It's not meant to add to the conversation, it's meant to get people to shut up about giving advice on becoming successful.

There's no trick to it, you need to work and get lucky. Emphasis on the getting lucky. We don't need 1,000 thinkpieces from people who are already successful.

Give me an article from a person who can reflect on why they're not successful. That will be more interesting any day of the week.


> That will be more interesting any day of the week.

I doubt it. I'm not successful because I haven't even put in the work these articles lay out. And I definitely haven't gotten lucky. I assume millions of dollars definitely won't come my way until I at least do the part of the equation in my control.

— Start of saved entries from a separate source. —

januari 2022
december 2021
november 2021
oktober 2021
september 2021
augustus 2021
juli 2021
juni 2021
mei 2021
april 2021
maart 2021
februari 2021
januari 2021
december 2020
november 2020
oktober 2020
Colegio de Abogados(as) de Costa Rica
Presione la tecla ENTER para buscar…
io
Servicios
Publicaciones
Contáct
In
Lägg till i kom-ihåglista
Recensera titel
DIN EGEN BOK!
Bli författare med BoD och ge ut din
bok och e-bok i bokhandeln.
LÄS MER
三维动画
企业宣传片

Doesn't sound like a very interesting article to me.


> There's no trick to it, you need to work and get lucky. Emphasis on the getting lucky.

Pretty much everyone gets lucky eventually though. You might never hit a home run, but if you go to bat enough times then sooner or later you're going to get hit by the ball and walked to first.

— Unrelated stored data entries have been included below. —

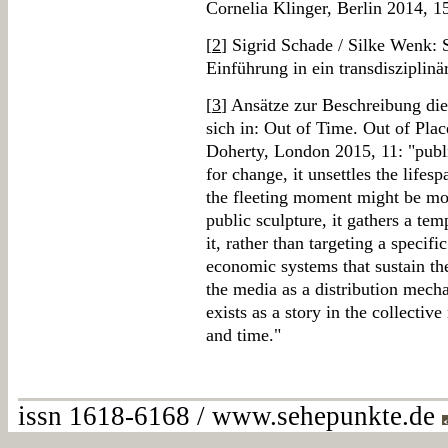
Cornelia Klinger, Berlin 2014, 1
[
2
] Sigrid Schade / Silke Wenk: S
Einführung in ein transdisziplinä
[
3
] Ansätze zur Beschreibung die
sich in: Out of Time. Out of Plac
Doherty, London 2015, 11: "public
for change, it unsettles the lifes
the fleeting moment might be mor
public sculpture, it gathers a te
it, rather than targeting a specifi
economic systems that sustain the
the media as a distribution mecha
exists as a story in the collecti
and time."
issn 1618-6168 / www.sehepunkte.de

The thing is running a marathon isn't that hard and there's little to no luck involved. By following a rigid plan most people can do it in about a year. Millions of people do it every year.

However if you followed all of Sam's advice to the letter you could remain relatively unsuccessful despite all that advice. That's what survivorship bias is about: there's a significant luck component to success.

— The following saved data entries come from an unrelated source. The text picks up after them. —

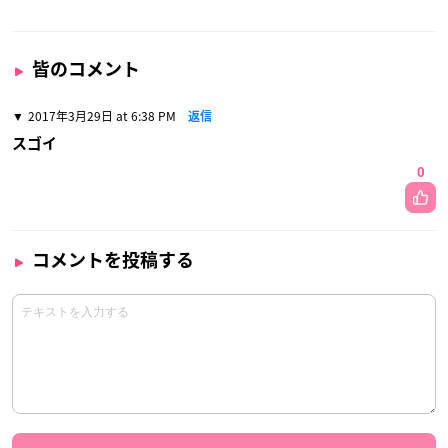
皆のコメント
2017年3月29日 at 6:38 PM
返信
スゴイ
0
コメントを投稿する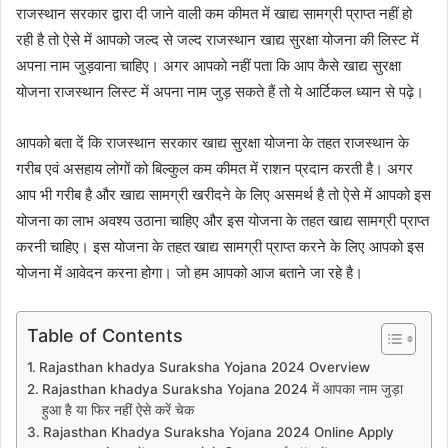
राजस्थान सरकार द्वारा दी जाने वाली कम कीमत में खाद्य सामग्री प्राप्त नहीं हो
रही है तो ऐसे में आपको जल्द से जल्द राजस्थान खाद्य सुरक्षा योजना की लिस्ट में
अपना नाम जुड़वाना चाहिए। अगर आपको नहीं पता कि आप कैसे खाद्य सुरक्षा
योजना राजस्थान लिस्ट में अपना नाम जुड़ सकते हैं तो ये आर्टिकल ध्यान से पढ़े।
आपको बता दें कि राजस्थान सरकार खाद्य सुरक्षा योजना के तहत राजस्थान के
गरीब एवं असहाय लोगों को बिल्कुल कम कीमत में राशन प्रदान करती है। अगर
आप भी गरीब है और खाद्य सामग्री खरीदने के लिए असमर्थ है तो ऐसे में आपको इस
योजना का लाभ अवश्य उठाना चाहिए और इस योजना के तहत खाद्य सामग्री प्राप्त
करनी चाहिए। इस योजना के तहत खाद्य सामग्री प्राप्त करने के लिए आपको इस
योजना में आवेदन करना होगा। जो हम आपको आज बताने जा रहे है।
Table of Contents
Rajasthan khadya Suraksha Yojana 2024 Overview
Rajasthan khadya Suraksha Yojana 2024 में आपका नाम जुड़ा
हुआ है या फिर नहीं ऐसे करें चेक
Rajasthan Khadya Suraksha Yojana 2024 Online Apply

It would be warranted if you explained how to run a marathon the same way people explain how to be successful. Which you probably wouldn't.


> If I tell you how I ran a marathon, you could shout "survivorship bias!" But that fact still stands that I hadn't successfully run a marathon before I did those things.

Well, yeah, the whole point is that we don't know how many people did those same things and then failed to complete a marathon.


No, it is to distinguish activities that worked versus activities that are inconsequential. That way you can identify how to get the most bang for your time and energy.